Ground Search Begins for Fossett
Filed in archive Aviation News by Terah Shelton on September 30, 2007

After being missing for more than a month, the search for aviator Steve Fossett continues. Earlier searches were conducted by plane, that yield numerous unknown crashed planes, but not Fossett. Now, the ground search will consist of teams on ATV vehicles, horseback, and foot.
The ground search, now in its second day, focused on a patch of rugged terrain identified by U.S. Air Force radar analysis as an area where Fossett's aircraft was likely to have gone down, said Gary Derks, a state Department of Public Safety official overseeing the operation.
Speaking to Reuters by telephone from the command center in Nevada's capital, Carson City, Derks said the teams were expected to finish covering the search area of roughly 50 to 60 square miles by nightfall.
Sunday's effort consisted of about 35 searchers on foot, horseback and ATVs, joined by two Nevada Civil Air Patrol planes, Derks said.

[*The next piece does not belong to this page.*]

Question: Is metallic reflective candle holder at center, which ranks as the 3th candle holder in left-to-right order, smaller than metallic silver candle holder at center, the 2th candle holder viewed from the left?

A 10 1/2-hour search on Saturday by 50 people on the ground and three Civil Air Patrol aircraft turned up nothing, he said.
Daily aerial searches by the Civil Air Patrol and National Guard were called off after 17 days on September 19, but authorities insisted they had not given up hope and would renew efforts to explore possible crash sites when warranted.
The weekend search concentrated in an area of rugged canyons and dense brush southeast of the ranch
in western Nevada where Fossett took off in a single-engine plane, reportedly to scout locations for a planned attempt to set a land-speed record.The search region was pinpointed by a new Air Force analysis of radar images from September 3 showing a flight "trailing" that they believe was left by Fossett's plane, Derks said.